In a matter of a couple of weeks, commercial aircraft manufacturer Airbus has modified its previous outlook to what can only be considered much tougher messaging for internal employees and associated supplier networks. Thus, are the fast-moving events related to the business and associated industry supply chain impacts being brought about by the COVID-19 coronavirus pandemic.
This Supply Chain Matters industry perspective commentary follows our recently published perspectives regarding Boeing’s ongoing and similarly fast-moving customer demand, production and supply network impacts.
Rapidly Changing Industry Developments
In a Supply Chain Matters industry commentary published on March 23, we made reference to statements made jointly by Airbus’s CEO and CFO indicating to reporters and analysts that the company had a strong balance sheet the liquidity available to cope with additional cash requirements. That stated, the manufacturer announced temporary suspension of a prior announced stock dividend program, as well as curtailing operational costs where possible.
In a letter to all employees on Friday of last week, Airbus CEO Guillaume Faury did not mince words: “The survival of Airbus is in question if we don’t act now.” He further stated that the aircraft manufacturer was “bleeding cash at unprecedented speed.”
The comments not only came after the prior for measured statements by senior management, but also after a decision made earlier this month to cut monthly production levels by one-third across all commercial aircraft programs. That would equate to single aisle A320 family production cut to 40 aircraft per month, from recently announced plans to boost production among five assembly facilities to 67 per month. For the A330 wide-body family, production is now adjusted toward two per month, while the A350 is adjusted to six per month. Now, the revised plan is likely subject to added changes.
In his employee communication, the CEO indicated: “In just a couple weeks we have lost roughly one-third of our business. Frankly, that’s not even the worst-case scenario we could face.” Later in the letter the CEO indicated: “We are living through one of the largest economic shocks in history, so we must consider all options.” In essence, Faury communicated that further job and other cuts are likely forthcoming.
Already, actions are being taken to adjust workforce needs.
This week the BBC and other media reported that 3200 workers located at the North Wales wing assembly facility will be furloughed for three weeks under the United Kingdom’s job retention scheme which pays employees 80 percent of existing salaries. Airbus reportedly will provide an additional 5 to 10 percent of impacted furloughed employees. Similarly, 3,000 workers in France will be furloughed under government-assisted schemes, with more anticipated.

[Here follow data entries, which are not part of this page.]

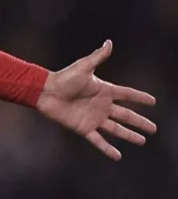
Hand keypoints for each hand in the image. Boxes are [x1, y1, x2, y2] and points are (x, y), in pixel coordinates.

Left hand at [36, 40, 156, 160]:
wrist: (45, 92)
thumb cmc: (63, 78)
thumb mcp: (83, 67)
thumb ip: (97, 57)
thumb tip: (109, 42)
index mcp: (103, 90)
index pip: (126, 94)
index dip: (139, 98)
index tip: (153, 102)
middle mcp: (101, 105)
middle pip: (126, 115)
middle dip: (140, 121)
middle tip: (154, 128)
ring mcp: (93, 118)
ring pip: (116, 129)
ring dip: (129, 135)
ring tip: (142, 141)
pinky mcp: (84, 128)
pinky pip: (98, 140)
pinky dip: (107, 149)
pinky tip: (118, 156)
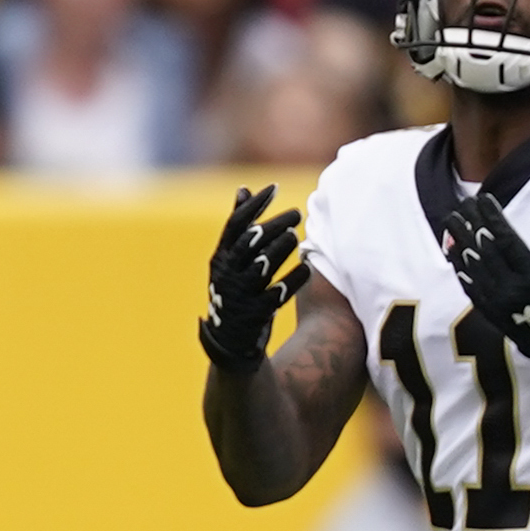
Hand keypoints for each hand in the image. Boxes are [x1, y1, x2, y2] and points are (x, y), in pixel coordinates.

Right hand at [200, 183, 306, 370]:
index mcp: (221, 258)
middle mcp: (228, 274)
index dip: (254, 205)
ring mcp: (241, 295)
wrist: (229, 342)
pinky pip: (276, 295)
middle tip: (296, 214)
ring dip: (279, 250)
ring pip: (260, 267)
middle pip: (249, 243)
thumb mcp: (232, 260)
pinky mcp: (256, 315)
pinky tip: (308, 268)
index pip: (235, 225)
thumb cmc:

Other cuts have been announced for the manufacture’s Space and Defense business and manufacturing units.
Added Industry Ramifications
Industry insider and analyst reactions, in some respects, is somewhat similar to that reflected in our Boeing commentary, an industry riding with multiple years of pent-up order backlogs to a condition of little or no demand. Global airlines are struggling both operationally and especially financially, and observers increasingly come to the view that this industry is not likely to see any return to a revised normal of air travel for several additional years. The reality of thousands of parked idled aircraft, not just Boeing 737 Max aircraft, will haunt this industry. That reality is further cascading across the industry’s supply and services networks, with added cuts in the offing.
That stated, governments remain sensitive to an industry that serves as a critical capability in technology and job creation, but governments have only so much money to buttress the industry. This will likely be the industry and supply network that will be most top of mind in discrete manufacturing for a long time hence.